Compito 1: Riassuma in forma più breve il paragrafo dell'articolo sulle liste elettorali che inizia con "Roma. La composizione delle liste elettorali", mantenendone i fatti principali.
Compito 2: Riproduca fedelmente il passo dell'articolo sulle liste elettorali che comincia dalle parole "I signori delle" e termina dopo le parole "lo fanno altri.".

Testo fornito:

--

Niccolò

I signori delle liste

David Allegranti

Tavoli, caminetti, nottate in bianco. Chi decide le candidature al Parlamento per Pd, Forza Italia, Lega, Fratelli d'Italia

Roma. La composizione delle liste elettorali è un gioco di prestigio fatto di incastri, speranze distrutte nell’arco di una notte, quote correntizie, fregature memorabili e anticamere di fronte alle stanze di capipartito e capibastone. Se parli con Forza Italia, ti dicono che l'unico che decide è Berlusconi. Se parli con Pd, ti spiegano che a fare tutto è Renzi. Naturalmente, i leader hanno l'ultima parola, ma il lavoro di preparazione lo fanno altri.

 

Nel 2013, quando Denis Verdini era ancora lontano dal lasciare Berlusconi, era lui a redigere l'istruttoria per conto del Cav, facendo il lavoro sporco. D'altronde la conoscenza di Verdini della macchina organizzativa del Pdl (e di Forza Italia) era approfondita, sicché toccava a lui far tornare i conti. Non senza feroci arrabbiature, beninteso. In Toscana si ricordano di quando Verdini e Marcello Pera litigarono di brutto al telefono perché Lucca non aveva nessun rappresentante candidato in lista. Dalla città toscana arrivarono pure i pullman di persone per parlare con i vertici di Forza Italia, ma Verdini non ricevette nessuno. L’unico a farlo fu Sandro Bondi, anche lui coordinatore nazionale dell'allora Pdl. Verdini e Pera, dopo quell'episodio, non si sono parlati per anni, salvo riappacificarsi in occasione del referendum costituzionale dell’anno scorso. Ma stavolta come fa Forza Italia senza Verdini? A fare le liste dovrebbero essere Niccolò Ghedini, plenipotenziario del Cav, insieme a Sestino Giacomoni, coordinatore dei coordinatori regionali ma soprattutto stretto collaboratore di Berlusconi, parecchio restio ad apparire in pubblico e a rilasciare interviste. Insieme a loro, nel difficile taglia e cuci diurno e notturno, anche i capigruppo alla Camera Renato Brunetta e al Senato Paolo Romani. “I coordinatori regionali invece hanno sempre contato poco – dice al Foglio un ex dirigente berlusconiano – ma stavolta conteranno ancora meno”.

--

Righe:

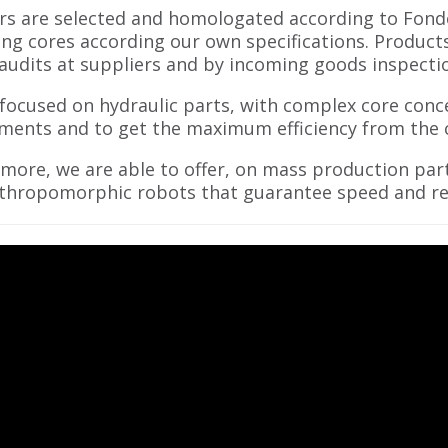
rs are selected and homologated according to Fonde
ng cores according our own specifications. Produc
 audits at suppliers and by incoming goods inspecti
focused on hydraulic parts, with complex core con
ments and to get the maximum efficiency from the c
more, we are able to offer, on mass production par
thropomorphic robots that guarantee speed and rep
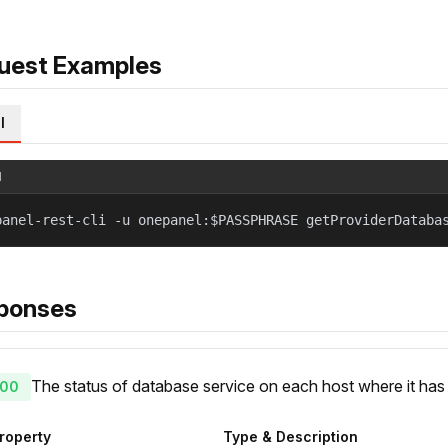
uest Examples
l
l
panel-rest-cli -u onepanel:$PASSPHRASE getProviderDataba
ponses
The status of database service on each host where it ha
00
roperty
Type & Description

--

Risposta 1: La composizione delle liste elettorali è un gioco di prestigio fatto di incastri, speranze deluse in una notte, quote di corrente, fregature e attese davanti alle stanze di capipartito e capibastone. In Forza Italia si afferma che decide solo Berlusconi, nel Pd che fa tutto Renzi. I leader hanno l'ultima parola, ma il lavoro di preparazione spetta ad altri.

Risposta 2:
I signori delle liste

David Allegranti

Tavoli, caminetti, nottate in bianco. Chi decide le candidature al Parlamento per Pd, Forza Italia, Lega, Fratelli d'Italia

Roma. La composizione delle liste elettorali è un gioco di prestigio fatto di incastri, speranze distrutte nell’arco di una notte, quote correntizie, fregature memorabili e anticamere di fronte alle stanze di capipartito e capibastone. Se parli con Forza Italia, ti dicono che l'unico che decide è Berlusconi. Se parli con Pd, ti spiegano che a fare tutto è Renzi. Naturalmente, i leader hanno l'ultima parola, ma il lavoro di preparazione lo fanno altri.